Hate the sin but love the sinner is the gist of the paradox explored in this slender point-of-purchase book by minister Alcorn. The author of Deadline draws on his experiences of getting "pro-abortion" activists, unbelieving academics and his "resistant" father to see the light to argue that Christians must display grace-a spirit of humility, love and inclusion-while also insisting on the truth of Christian doctrine.
Truth without grace, he asserts, yields a self-righteous Pharisaism, while grace without truth leads to "moral indifference" and a dilution of Christ's message. Alcorn writes in a contemporary idiom, likening grace and truth to a binary star system or the twin strands of the DNA double helix. But his is a traditional evangelical outlook that combines Biblical literalism, hell-fire and a deep acknowledgment of personal sin. Alcorn registers his fundamentalist views on such topics as relativism on campus, the fallacy of Darwinism and Oprah Winfrey's "have-it-your-way designer religion." But he also chides Christians for their holier-than-thou attitudes ("Jesus," he warrants, "would preach five sermons against self-righteous churches for every one against taverns") and compares himself with evil-doers ("I am Dahmer. I am Mao") in attesting to the fallen state of all humanity and their dependence on God's unmerited grace for salvation. Firm but forbearing, Alcorn's tract is a dose of old-time religion in a smooth modern formulation.
- Inspiring and Biblically sound
This is a book that's Biblically correct - as opposed to Poitically Correct. We live in a largely secular society where truth is relative and where values seem to change upon the whims of society. "My way is the only way," people say...

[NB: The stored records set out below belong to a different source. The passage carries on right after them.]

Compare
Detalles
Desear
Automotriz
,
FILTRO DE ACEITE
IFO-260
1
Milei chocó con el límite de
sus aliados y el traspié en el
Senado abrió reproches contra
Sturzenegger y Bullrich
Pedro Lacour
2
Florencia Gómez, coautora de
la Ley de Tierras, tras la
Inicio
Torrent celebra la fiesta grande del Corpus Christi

Then out comes this book by Randy Alcorn, which challenges our sometimes polarizing views. Based on Scriptures, he argues that Christ was not all truth or only grace; one camp has a tendency to stress scriptural truths while the other stresses grace only. However, Christ reflected both (John 1:17) - and so should we. We are called to love the sinner, but not the sin. How to do that? Alcorn gives some practical tips on how to navigate these tricky waters. It's not an easy road; and as Alcorn indicated, you might end up alienating one or both camps if you walk like Christ did.
Unless you stubbornly lean towards one camp or the other, you too will find this book overall Biblically balanced and sound. I bought this book upon the recommendation of some Christians and because it received high ratings on Amazon. I'm so glad I did - and highly recommend it to others as well!

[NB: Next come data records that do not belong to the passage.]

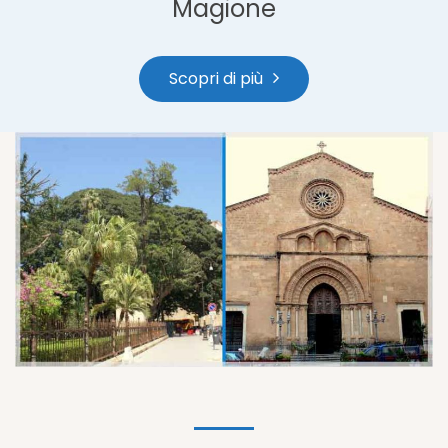
Magione
Scopri di più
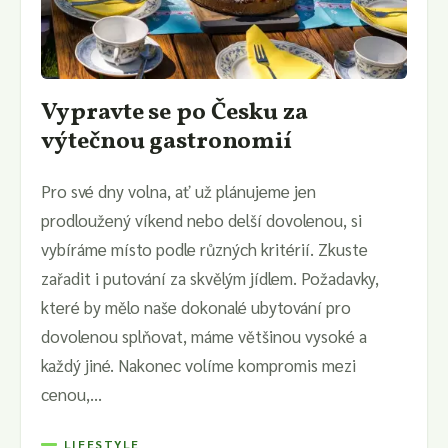
Vypravte se po Česku za
výtečnou gastronomií
Pro své dny volna, ať už plánujeme jen
prodloužený víkend nebo delší dovolenou, si
vybíráme místo podle různých kritérií. Zkuste
zařadit i putování za skvělým jídlem. Požadavky,
které by mělo naše dokonalé ubytování pro
dovolenou splňovat, máme většinou vysoké a
každý jiné. Nakonec volíme kompromis mezi
cenou,...
LIFESTYLE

- We cannot be 50 percent truth and 50 percent grace. We have to be 100 percent truth and 100 percent grace.
The Grace and Truth Paradox is primarily focused on helping Christians realize that they need to be showing non-Christians the grace that they have been shown by Christ, while at the same time affirming that there is ultimate truth and we as Christians are responsible for sharing that truth with others. I basically agree with the book. Grace is fairly well defined and defended by Alcorn. But the concept of truth floats around a bit. Occasionally, he sounds like he is talking about Old Testament Law. Occasionally he is talking about the person of Jesus Christ. Occasionally he is talking about provable propositional truths like 2+2=4. In a specific section on truth, he talks about scientific truth (of evolution), fundraising without explicitly disclosing the fundraising costs, ghost writing, and a variety of other types of mistruths as if there is no difference in the types of truth being violated.

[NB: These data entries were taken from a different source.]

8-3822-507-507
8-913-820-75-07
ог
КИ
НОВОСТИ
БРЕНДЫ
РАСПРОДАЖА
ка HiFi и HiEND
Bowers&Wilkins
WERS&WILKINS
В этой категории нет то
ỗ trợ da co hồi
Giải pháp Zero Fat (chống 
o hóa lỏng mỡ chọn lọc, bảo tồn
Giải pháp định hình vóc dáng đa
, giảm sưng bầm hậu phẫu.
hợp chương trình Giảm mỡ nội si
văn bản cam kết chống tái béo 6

I get a bit uncomfortable when Christians have this loose understanding of truth. Especially when he paints in broad brushstrokes that is questionably truthful himself. In on section he suggests that all, or at least most, college campuses explicitly reject the concept of truth. He does not have any type of evidence that he cites or any disclaimers that he is talking about a particular type of college or a particular type of understanding of truth. This seems to be, by his own meandering definition of truth, untruthful.
I am 100 percent behind the fact that there is nothing true except Christ. I am mostly in agreement when we say as Christians that we can be confident in scripture as the word of God (my only quibble is that we can be confident in scripture, not as confident in our understanding of scripture). I am fine with saying there are specific truths for all time (the 2+2=4 types of truths.) My main issue is that I think we need to be much more humble about our understanding of truth. Not because truth does not exist, but because I am not sure that we always really understand the truth that does exist.
We need to be open to the fact that our understanding of truth is necessarily limited because we are on this side of heaven. We are human, and by definition limited in our understanding of truth. Yes we can understand truth, but as Paul says, as though we are looking through a dirty glass. Our understanding is tainted. NT Wright and others (not sure where the quote originated) have said, “I know that about 25 percent of everything I know is wrong. The problem is that I am not sure which 25 percent.” So he says he is open to correction and rebuke and tries (but not always succeeds) in being humble and gracious when presenting his ideas before others.
Overall, it is an OK little book, just not what I was looking for.
Originally published on my blog http://bookwi.se
- I thought this was the book...
I thought this was the book but it turned out to be a sermon. Do you do refunds?